A lower rate of job creation has dampened the ability of America’s rural areas to recover from the Great Recession.
An analysis from Zillow shows that the 25 largest job markets have accounted for more than half of employment growth and nearly two-thirds of home value growth since July 2019.
The analysis highlights that the rapid growth in home values and therefore the increased amount needed for a down payment, are a key reason why homeownership rates among young people in the years since the Great Recession are lower than those during the previous economic expansion of the early-to-mid 2000s.
"The striking difference between the two periods of recent economic expansion is the contrast between more balanced growth across the U.S. in the early 2000s, to a fairly consistent pattern of rural and small markets being left behind as jobs and home value growth concentrate in large markets," said Skylar Olsen, director of economic research at Zillow.
Olsen added that rural and small markets are facing the continuing struggles of the jobs market where manufacturing and agriculture are concentrated. But there are also challenges for large markets.

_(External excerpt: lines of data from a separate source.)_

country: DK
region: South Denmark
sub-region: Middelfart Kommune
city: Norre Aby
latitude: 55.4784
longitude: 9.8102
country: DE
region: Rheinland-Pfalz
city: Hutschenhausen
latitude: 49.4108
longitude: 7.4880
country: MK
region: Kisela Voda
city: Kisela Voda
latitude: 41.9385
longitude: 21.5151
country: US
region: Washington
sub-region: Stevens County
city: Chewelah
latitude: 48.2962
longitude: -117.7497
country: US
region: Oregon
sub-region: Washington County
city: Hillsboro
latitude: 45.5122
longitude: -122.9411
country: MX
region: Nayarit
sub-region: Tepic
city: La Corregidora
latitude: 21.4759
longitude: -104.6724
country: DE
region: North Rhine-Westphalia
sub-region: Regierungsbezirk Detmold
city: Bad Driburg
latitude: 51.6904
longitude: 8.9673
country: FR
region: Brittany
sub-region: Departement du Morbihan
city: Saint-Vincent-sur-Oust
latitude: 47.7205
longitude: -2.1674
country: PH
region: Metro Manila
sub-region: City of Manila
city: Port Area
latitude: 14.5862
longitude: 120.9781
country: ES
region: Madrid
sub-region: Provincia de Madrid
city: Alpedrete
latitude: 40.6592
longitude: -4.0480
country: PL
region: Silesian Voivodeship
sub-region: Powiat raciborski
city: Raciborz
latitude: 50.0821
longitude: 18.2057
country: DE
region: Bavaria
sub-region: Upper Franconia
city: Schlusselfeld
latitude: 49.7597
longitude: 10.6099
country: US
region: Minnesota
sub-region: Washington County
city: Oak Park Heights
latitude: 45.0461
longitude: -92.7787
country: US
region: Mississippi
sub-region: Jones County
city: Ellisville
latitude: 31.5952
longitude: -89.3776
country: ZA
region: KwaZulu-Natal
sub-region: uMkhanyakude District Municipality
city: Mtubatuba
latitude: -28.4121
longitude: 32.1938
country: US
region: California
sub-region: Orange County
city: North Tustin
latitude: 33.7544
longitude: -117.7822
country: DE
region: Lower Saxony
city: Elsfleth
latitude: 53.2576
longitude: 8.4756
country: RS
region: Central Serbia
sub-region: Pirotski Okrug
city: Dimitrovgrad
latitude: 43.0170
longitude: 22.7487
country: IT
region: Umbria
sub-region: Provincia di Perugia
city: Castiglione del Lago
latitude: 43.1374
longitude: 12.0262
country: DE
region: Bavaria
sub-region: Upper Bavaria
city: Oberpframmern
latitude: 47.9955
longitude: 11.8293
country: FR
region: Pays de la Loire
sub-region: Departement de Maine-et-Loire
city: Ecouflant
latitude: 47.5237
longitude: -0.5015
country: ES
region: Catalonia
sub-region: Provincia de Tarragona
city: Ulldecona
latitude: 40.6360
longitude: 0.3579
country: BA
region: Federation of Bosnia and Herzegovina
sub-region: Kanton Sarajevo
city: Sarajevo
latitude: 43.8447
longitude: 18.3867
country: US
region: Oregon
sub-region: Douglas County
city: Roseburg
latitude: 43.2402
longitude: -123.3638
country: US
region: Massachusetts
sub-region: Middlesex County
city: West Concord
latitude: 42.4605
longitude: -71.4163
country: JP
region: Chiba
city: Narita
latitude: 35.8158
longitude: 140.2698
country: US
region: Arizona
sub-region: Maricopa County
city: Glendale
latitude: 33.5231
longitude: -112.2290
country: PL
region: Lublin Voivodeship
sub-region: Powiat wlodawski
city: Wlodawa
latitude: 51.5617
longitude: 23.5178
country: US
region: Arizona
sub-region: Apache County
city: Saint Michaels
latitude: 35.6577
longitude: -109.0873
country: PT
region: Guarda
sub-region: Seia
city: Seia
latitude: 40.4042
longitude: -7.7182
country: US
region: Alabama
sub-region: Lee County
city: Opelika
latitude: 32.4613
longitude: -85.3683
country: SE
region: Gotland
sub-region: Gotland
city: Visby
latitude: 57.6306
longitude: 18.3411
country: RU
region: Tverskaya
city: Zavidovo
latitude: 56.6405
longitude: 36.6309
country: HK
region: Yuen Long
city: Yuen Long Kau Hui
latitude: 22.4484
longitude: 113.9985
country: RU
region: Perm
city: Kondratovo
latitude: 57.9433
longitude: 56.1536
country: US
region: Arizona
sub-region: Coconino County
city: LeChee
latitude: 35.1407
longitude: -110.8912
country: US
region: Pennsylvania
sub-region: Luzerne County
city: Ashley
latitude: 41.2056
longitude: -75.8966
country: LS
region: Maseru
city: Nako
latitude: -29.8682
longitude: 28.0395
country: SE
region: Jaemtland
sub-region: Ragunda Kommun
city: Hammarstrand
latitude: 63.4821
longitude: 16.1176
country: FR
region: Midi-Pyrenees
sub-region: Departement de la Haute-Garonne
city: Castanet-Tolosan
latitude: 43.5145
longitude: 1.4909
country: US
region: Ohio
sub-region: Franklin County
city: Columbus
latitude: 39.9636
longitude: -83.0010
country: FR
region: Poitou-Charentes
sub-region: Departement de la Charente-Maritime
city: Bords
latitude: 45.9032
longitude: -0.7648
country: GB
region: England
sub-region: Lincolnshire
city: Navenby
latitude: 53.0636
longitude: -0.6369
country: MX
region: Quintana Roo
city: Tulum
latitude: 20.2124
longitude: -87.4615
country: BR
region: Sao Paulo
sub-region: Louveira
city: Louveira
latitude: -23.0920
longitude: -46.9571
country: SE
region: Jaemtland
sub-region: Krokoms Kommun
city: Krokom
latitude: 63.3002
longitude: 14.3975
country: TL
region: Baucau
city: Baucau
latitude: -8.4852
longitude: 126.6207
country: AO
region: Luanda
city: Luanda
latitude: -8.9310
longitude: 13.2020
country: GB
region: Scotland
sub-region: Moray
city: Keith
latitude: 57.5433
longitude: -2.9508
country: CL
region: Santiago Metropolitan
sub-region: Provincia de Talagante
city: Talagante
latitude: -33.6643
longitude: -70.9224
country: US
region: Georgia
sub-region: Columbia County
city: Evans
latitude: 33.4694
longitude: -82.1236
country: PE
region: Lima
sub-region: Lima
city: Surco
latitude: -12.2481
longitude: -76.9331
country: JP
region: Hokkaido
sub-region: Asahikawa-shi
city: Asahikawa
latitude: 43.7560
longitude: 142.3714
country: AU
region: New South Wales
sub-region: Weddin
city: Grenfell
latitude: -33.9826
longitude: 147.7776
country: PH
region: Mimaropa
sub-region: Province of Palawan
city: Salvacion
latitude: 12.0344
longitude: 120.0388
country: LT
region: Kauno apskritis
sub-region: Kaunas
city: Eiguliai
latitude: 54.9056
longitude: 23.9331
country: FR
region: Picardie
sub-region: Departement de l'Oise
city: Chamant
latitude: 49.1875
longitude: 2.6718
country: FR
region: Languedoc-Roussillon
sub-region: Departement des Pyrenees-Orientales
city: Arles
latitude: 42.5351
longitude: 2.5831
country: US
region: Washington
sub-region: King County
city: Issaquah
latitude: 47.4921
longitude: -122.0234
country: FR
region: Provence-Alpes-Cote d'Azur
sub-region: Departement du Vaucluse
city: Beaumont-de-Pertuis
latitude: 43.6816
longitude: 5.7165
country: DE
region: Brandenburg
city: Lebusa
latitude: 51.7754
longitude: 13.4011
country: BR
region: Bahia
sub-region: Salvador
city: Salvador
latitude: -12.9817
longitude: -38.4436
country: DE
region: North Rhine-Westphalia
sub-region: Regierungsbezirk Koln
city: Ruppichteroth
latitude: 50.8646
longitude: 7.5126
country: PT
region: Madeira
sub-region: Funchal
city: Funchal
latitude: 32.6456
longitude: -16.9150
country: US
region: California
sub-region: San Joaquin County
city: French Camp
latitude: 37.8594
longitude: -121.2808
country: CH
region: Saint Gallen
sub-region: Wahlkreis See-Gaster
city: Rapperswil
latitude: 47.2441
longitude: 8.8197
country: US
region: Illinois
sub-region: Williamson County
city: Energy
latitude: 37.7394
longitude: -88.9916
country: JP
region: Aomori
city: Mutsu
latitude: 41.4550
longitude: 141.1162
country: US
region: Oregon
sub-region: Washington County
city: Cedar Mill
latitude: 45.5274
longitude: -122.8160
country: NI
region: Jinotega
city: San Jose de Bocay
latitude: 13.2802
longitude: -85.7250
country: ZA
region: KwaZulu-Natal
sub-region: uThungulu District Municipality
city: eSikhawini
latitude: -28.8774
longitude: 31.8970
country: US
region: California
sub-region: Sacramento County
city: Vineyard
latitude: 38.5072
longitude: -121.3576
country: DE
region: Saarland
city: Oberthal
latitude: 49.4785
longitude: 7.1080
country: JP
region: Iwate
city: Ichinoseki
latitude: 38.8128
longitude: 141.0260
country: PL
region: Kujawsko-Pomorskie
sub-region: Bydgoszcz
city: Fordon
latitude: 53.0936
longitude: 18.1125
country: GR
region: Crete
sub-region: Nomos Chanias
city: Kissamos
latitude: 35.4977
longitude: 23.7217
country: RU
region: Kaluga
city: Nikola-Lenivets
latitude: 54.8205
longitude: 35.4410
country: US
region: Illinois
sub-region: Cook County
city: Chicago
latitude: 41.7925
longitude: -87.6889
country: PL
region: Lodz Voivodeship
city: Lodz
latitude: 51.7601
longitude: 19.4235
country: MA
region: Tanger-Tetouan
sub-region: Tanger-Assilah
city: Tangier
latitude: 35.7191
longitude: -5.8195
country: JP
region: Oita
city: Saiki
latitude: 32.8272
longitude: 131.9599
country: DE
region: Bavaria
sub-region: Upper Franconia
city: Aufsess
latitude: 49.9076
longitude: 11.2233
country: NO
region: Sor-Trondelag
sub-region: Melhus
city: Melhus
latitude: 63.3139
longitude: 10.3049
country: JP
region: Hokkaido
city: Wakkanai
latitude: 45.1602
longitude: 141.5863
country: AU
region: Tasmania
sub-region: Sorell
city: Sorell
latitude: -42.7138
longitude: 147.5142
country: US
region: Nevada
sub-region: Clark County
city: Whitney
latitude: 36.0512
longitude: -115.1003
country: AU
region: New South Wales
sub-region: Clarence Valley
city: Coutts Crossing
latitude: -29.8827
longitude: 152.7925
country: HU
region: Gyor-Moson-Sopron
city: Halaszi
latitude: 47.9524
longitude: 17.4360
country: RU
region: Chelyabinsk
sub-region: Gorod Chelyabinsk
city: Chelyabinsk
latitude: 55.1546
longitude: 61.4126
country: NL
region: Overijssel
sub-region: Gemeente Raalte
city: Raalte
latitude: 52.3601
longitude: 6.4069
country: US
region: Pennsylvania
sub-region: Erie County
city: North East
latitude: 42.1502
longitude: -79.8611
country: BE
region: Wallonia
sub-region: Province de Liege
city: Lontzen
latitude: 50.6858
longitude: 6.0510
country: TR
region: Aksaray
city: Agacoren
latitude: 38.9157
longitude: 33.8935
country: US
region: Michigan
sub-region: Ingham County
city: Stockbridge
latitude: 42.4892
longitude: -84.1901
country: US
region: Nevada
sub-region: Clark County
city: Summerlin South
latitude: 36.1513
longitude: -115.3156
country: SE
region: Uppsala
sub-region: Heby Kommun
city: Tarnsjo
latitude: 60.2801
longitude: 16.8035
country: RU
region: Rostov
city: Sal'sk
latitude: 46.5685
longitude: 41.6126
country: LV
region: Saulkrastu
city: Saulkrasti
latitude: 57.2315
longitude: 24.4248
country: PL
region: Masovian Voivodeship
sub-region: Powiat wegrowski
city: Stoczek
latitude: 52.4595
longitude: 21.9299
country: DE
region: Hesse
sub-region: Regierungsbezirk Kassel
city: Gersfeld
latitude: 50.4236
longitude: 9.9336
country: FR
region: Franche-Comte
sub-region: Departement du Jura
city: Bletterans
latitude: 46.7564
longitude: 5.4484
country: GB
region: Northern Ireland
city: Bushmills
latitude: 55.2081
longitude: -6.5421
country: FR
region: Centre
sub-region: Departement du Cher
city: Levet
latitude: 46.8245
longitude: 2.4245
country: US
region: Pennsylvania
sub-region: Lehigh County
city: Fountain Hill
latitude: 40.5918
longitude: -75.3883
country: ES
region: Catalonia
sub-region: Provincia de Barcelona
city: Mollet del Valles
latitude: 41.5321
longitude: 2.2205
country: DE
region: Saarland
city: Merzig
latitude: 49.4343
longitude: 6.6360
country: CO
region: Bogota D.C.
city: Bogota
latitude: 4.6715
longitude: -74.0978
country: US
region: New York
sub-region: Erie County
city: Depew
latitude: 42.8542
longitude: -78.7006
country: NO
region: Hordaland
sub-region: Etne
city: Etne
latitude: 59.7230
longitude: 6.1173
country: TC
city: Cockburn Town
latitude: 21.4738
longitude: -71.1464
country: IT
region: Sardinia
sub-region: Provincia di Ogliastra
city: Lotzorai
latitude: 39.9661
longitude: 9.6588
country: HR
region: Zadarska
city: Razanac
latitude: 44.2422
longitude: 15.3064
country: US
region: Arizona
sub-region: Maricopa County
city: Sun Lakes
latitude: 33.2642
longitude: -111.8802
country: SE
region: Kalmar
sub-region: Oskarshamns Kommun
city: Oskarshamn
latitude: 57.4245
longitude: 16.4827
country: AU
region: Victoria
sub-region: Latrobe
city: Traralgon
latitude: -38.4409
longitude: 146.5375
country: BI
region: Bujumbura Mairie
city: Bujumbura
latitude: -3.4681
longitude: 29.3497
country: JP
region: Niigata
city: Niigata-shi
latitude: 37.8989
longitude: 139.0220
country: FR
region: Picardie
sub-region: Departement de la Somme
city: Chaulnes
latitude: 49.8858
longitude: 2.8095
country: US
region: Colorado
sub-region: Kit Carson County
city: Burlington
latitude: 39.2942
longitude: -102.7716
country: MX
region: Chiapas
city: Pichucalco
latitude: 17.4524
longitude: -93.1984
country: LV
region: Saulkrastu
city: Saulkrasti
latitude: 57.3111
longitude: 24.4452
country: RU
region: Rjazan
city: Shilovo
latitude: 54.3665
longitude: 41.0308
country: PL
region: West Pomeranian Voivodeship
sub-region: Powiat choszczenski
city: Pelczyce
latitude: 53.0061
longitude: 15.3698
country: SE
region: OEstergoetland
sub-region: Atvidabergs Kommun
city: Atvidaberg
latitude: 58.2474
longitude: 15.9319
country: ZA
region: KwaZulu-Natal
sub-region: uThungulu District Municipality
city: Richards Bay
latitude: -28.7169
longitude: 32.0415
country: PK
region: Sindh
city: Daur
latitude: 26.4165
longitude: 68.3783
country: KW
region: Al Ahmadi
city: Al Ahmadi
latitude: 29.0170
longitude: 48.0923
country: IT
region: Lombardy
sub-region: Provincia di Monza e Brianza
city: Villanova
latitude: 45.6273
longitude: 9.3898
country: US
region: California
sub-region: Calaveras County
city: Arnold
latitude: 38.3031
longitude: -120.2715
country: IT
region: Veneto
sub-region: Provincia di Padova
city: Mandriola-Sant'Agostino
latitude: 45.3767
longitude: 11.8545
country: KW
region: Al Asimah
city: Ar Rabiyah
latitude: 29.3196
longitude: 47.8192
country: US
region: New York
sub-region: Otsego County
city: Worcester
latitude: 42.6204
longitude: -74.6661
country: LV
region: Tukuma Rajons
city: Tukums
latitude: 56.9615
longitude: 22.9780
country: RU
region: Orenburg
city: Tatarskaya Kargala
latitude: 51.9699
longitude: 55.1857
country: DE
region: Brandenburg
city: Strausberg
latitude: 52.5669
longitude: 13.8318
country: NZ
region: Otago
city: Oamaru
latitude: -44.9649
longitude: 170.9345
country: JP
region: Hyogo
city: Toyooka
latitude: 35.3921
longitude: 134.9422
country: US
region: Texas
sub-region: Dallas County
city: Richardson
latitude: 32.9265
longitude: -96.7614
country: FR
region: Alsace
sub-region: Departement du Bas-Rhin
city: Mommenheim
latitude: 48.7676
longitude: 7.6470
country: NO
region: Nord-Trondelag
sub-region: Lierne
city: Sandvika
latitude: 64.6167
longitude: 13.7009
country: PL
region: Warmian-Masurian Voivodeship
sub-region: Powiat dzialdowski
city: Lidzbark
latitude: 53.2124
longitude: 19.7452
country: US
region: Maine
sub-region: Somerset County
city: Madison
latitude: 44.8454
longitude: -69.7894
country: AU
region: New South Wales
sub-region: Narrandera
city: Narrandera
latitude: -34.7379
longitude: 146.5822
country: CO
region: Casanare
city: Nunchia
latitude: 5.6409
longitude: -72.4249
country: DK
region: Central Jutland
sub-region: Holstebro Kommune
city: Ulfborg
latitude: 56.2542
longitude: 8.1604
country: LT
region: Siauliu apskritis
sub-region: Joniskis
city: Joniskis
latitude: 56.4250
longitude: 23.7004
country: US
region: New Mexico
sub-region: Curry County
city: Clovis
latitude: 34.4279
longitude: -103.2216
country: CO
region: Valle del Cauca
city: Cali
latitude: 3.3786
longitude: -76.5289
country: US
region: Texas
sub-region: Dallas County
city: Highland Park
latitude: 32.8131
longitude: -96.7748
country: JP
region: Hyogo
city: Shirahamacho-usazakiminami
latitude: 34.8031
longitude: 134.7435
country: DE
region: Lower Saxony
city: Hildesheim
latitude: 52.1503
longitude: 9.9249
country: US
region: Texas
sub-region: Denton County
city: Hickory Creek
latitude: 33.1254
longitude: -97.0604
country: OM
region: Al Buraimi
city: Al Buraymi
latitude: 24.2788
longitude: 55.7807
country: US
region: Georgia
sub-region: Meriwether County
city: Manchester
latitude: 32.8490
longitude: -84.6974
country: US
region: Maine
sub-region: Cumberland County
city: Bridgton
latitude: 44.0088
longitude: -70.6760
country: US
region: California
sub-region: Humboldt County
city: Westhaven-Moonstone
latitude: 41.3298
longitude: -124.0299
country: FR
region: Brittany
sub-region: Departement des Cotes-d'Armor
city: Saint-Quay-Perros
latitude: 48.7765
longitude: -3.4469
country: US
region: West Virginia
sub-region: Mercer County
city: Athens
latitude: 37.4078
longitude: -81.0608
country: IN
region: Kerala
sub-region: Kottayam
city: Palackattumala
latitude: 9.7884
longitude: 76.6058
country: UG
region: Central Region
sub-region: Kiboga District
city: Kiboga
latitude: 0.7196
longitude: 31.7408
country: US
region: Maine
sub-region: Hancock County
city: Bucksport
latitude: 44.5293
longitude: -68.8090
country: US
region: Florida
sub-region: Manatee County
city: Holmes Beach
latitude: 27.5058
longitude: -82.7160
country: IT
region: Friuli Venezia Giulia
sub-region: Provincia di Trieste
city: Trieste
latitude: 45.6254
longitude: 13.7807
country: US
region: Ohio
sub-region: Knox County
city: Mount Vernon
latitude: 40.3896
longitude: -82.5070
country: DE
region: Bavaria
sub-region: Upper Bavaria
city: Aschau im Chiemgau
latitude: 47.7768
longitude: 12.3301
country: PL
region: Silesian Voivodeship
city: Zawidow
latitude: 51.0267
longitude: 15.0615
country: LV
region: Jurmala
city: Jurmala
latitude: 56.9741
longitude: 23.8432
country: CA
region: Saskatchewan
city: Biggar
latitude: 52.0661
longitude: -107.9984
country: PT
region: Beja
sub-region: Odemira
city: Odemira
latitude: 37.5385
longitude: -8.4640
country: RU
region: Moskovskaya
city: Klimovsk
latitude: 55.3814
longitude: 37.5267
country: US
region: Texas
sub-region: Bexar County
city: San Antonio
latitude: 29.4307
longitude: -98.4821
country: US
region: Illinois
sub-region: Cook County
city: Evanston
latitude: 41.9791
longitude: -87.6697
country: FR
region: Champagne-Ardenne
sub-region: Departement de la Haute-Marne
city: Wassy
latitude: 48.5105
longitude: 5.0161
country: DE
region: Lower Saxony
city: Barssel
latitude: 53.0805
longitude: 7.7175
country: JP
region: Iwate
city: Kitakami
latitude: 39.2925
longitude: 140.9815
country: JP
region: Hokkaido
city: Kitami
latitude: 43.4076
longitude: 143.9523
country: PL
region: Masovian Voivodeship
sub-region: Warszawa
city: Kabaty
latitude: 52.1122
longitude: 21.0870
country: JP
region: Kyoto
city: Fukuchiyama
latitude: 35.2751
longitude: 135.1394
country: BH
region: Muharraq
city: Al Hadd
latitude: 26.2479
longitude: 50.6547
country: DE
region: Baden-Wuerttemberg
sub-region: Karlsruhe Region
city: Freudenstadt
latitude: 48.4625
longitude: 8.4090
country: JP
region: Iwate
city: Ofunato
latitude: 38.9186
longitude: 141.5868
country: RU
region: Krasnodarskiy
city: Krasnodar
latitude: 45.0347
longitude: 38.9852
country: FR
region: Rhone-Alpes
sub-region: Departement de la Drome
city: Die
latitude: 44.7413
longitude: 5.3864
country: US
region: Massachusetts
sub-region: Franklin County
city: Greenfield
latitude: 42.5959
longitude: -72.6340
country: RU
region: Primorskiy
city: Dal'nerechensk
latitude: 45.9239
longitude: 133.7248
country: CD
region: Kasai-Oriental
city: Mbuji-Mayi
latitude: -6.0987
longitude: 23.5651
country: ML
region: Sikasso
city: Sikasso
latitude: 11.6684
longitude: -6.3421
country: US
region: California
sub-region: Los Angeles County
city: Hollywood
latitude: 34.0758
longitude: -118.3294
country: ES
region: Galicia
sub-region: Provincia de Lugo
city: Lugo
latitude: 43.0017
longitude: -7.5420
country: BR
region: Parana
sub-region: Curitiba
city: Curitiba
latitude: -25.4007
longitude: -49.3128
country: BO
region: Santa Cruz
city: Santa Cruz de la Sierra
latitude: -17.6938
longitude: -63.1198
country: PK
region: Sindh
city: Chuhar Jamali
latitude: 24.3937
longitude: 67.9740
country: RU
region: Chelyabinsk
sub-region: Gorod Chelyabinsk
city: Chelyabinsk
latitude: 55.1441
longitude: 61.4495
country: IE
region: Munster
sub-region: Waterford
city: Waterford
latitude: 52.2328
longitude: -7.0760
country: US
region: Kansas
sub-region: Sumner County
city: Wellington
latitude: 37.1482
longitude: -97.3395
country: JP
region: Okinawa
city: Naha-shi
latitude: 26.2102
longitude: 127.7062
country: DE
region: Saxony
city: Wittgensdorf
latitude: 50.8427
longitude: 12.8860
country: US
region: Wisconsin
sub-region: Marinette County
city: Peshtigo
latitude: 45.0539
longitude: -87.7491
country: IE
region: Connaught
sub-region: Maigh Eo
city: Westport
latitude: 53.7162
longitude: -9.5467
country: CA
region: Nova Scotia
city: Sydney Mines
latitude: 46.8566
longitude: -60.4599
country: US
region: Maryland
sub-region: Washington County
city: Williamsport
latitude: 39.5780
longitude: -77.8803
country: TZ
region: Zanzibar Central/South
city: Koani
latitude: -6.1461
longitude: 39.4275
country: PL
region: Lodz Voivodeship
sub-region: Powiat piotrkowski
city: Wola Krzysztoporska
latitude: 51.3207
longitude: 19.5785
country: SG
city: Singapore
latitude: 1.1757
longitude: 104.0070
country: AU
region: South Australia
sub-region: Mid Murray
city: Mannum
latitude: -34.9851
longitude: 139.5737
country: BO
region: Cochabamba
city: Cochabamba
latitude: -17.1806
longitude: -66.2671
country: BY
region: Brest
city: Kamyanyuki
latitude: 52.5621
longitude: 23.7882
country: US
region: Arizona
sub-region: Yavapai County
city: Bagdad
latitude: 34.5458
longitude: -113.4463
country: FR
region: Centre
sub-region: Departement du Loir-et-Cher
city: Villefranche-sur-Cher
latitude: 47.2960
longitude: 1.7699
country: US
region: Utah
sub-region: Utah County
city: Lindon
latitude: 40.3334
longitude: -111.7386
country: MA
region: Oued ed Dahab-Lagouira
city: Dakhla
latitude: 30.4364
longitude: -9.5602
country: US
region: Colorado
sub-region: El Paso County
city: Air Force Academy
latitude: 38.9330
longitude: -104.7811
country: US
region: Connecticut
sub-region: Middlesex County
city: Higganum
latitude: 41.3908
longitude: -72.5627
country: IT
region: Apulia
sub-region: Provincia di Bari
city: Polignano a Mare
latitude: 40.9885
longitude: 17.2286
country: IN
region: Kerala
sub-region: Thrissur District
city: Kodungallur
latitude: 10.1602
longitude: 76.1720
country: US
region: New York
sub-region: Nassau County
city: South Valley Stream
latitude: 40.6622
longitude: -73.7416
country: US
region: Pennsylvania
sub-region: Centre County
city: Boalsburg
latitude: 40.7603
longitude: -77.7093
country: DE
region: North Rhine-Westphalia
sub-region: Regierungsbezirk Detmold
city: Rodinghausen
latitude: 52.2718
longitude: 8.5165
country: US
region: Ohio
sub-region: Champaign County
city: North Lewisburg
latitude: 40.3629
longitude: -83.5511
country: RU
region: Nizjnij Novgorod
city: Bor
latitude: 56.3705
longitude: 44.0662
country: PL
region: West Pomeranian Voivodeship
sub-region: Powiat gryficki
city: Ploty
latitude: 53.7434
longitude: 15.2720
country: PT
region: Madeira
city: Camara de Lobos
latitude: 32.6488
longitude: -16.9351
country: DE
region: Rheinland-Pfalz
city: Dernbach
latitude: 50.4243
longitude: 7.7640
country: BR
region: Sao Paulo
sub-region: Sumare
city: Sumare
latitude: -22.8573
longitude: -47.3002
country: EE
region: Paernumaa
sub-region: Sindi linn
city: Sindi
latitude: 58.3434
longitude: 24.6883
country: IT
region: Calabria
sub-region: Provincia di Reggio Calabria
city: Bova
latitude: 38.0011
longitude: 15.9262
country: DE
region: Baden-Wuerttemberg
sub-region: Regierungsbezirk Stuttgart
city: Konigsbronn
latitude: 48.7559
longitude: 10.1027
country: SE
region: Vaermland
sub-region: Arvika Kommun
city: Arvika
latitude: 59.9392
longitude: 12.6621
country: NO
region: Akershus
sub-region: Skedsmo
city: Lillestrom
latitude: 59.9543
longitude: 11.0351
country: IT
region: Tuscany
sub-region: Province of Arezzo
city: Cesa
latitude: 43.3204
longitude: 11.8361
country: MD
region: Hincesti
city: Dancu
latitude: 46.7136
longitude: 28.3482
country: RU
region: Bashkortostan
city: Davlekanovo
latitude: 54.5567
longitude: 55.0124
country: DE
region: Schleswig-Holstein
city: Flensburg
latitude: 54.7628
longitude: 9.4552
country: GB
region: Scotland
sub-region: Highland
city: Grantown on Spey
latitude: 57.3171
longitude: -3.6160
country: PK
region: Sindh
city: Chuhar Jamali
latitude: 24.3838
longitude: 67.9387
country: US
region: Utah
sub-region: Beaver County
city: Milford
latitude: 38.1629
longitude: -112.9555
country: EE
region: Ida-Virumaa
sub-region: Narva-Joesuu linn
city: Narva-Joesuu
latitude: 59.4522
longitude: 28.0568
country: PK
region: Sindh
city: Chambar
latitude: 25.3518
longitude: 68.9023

“It's not only about job vitality but also a city's ability to increase the amount of housing to meet that influx of workers,” he said. “Job concentration increasingly means that already expensive metros are becoming even more expensive at a faster rate than before."
Second-tier markets have seen the strongest growth including Seattle and Pittsburgh. These metros have seen average employment growth of 4% above the national average and average home value growth of 7.6%.